Mark Keil
- Country (sports): United States, Germany
- Residence: Honolulu, Hawaii, U.S.
- Born: June 3, 1967 (age 59) Mountain View, California, U.S.
- Height: 1.83 m (6 ft 0 in)
- Turned pro: 1988
- Retired: 2001
- Plays: Right-handed
- Prize money: $749,587

Singles
- Career record: 4–8
- Career titles: 0
- Highest ranking: No. 167 (July 22, 1991)

Grand Slam singles results
- Australian Open: 2R (1993)
- Wimbledon: 1R (1991, 1993)

Doubles
- Career record: 157–205
- Career titles: 5
- Highest ranking: No. 32 (October 2, 1995)

Grand Slam doubles results
- Australian Open: 3R (1992, 1996)
- Wimbledon: 2R (1993, 1994, 1996)
- US Open: 3R (1994, 1996)

Grand Slam mixed doubles results
- Australian Open: 2R (1996)
- Wimbledon: 3R (1996)

= Mark Keil =

American tennis player

Mark Keil (born June 3, 1967) is a former professional tennis player from the United States who won five ATP Tour doubles tournaments and was runner up at eight more.

==Early life and college==
Prior to college, Keil was raised in Albuquerque, NM and in 1985 he was the New Mexico high school state singles champion. Keil turned pro in the middle of his junior year (1987) from the University of South Florida when he was ranked #291 ATP singles and got a sponsor.

==Professional career==
One of Keil's major career wins came in the second round of the 1991 Queen's Club Championships in London when he defeated Pete Sampras, then ranked 8th in the world, in straight sets. Keil went on to qualify in singles and play in the main draw at Wimbledon in 1991 and 1993 and reached a career-high ATP singles ranking of no. 167. He qualified and won a round in singles at the 1993 Australian Open.

Keil later carved a career for himself on the doubles tour, reaching a career-high ranking of no. 32 in 1995. He has doubles wins over Stefan Edberg, Yevgeny Kafelnikov, Boris Becker, Todd Martin, Tommy Haas, Andre Agassi, Gustavo Kuerten and Mark Philippoussis. He won five ATP Tour doubles titles in his career.

He also directed and produced with Geoff Grant a film documenting life behind the scenes for a tour professional. The Journeymen follows Keil and his sometimes doubles partner Geoff Grant, at the end of their careers, as they try to make a living on the doubles tour.

==Family==
His father, Klaus Keil, was Emeritus Professor and a research scientist at the School of Ocean and Earth Science and Technology (SOEST) at the University of Hawaii at Manoa. Asteroid 5054 Keil, and the mineral keilite are named after Klaus. He has a former touring tennis pro sister, Kathrin Keil. He has a German passport, due to his parents lineage.

Dataset entries
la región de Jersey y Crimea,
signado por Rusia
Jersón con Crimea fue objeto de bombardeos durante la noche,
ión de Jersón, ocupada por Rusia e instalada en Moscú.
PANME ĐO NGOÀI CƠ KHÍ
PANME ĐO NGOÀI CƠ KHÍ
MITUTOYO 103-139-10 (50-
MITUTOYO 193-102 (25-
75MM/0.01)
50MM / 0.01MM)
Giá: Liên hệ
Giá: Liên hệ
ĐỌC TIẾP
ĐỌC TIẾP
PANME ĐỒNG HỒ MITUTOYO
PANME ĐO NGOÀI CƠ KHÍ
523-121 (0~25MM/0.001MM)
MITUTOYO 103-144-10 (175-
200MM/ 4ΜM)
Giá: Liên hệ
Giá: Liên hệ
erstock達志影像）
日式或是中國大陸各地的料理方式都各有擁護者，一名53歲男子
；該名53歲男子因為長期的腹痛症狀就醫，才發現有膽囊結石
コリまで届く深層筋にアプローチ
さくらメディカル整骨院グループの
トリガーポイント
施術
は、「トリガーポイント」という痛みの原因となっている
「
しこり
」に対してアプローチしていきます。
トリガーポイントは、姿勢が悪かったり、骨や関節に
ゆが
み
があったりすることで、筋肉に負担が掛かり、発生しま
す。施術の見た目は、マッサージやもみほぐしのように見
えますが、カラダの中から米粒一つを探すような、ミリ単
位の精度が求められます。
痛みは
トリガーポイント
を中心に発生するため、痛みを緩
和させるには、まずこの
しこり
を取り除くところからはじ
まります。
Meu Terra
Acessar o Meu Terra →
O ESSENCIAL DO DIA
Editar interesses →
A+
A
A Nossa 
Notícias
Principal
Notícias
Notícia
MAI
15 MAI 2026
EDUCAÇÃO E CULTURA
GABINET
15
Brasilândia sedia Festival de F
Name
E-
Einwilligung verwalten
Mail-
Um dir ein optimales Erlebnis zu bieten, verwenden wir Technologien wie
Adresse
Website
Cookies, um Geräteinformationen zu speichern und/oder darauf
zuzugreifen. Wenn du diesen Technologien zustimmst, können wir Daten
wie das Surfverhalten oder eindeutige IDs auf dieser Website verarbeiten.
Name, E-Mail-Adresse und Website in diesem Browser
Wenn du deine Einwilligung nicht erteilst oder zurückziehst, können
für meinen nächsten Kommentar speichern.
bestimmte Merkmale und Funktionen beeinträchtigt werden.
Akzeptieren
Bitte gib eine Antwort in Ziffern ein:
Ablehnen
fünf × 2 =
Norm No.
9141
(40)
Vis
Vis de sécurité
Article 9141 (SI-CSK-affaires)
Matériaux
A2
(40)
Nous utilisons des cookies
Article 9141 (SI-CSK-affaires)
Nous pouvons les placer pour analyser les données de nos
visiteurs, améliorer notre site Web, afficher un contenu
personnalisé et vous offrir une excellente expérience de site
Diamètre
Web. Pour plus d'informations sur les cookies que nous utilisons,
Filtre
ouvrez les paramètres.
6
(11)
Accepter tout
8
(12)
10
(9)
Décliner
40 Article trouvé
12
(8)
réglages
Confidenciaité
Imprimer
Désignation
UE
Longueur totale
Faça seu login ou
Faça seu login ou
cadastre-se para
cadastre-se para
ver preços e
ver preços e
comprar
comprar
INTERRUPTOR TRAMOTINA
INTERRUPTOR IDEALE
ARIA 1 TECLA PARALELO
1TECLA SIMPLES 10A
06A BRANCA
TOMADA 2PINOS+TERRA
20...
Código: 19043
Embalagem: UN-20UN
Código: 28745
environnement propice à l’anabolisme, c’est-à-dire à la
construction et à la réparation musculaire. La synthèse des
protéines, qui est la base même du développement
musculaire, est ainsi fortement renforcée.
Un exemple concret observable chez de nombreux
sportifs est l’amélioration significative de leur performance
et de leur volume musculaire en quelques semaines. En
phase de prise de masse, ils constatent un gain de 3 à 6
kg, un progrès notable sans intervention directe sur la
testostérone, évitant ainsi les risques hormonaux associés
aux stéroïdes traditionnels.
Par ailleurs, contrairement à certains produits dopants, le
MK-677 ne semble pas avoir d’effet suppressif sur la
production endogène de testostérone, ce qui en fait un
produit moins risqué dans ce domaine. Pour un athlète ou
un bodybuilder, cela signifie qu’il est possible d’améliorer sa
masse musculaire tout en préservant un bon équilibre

# REQUIRED TASKS:
• 1. Reproduce the part of the Mark Keil article starting at "- Born: June" and ending at "(July 22, 1991)".
• 2. How many lines in the records contain the string "MITUTOYO", matching case? Reply with the number alone.
The records have no connection to the Mark Keil article.

# PROBLEM SOLUTIONS:
• 1.
- Born: June 3, 1967 (age 59) Mountain View, California, U.S.
- Height: 1.83 m (6 ft 0 in)
- Turned pro: 1988
- Retired: 2001
- Plays: Right-handed
- Prize money: $749,587

Singles
- Career record: 4–8
- Career titles: 0
- Highest ranking: No. 167 (July 22, 1991)

• 2. 4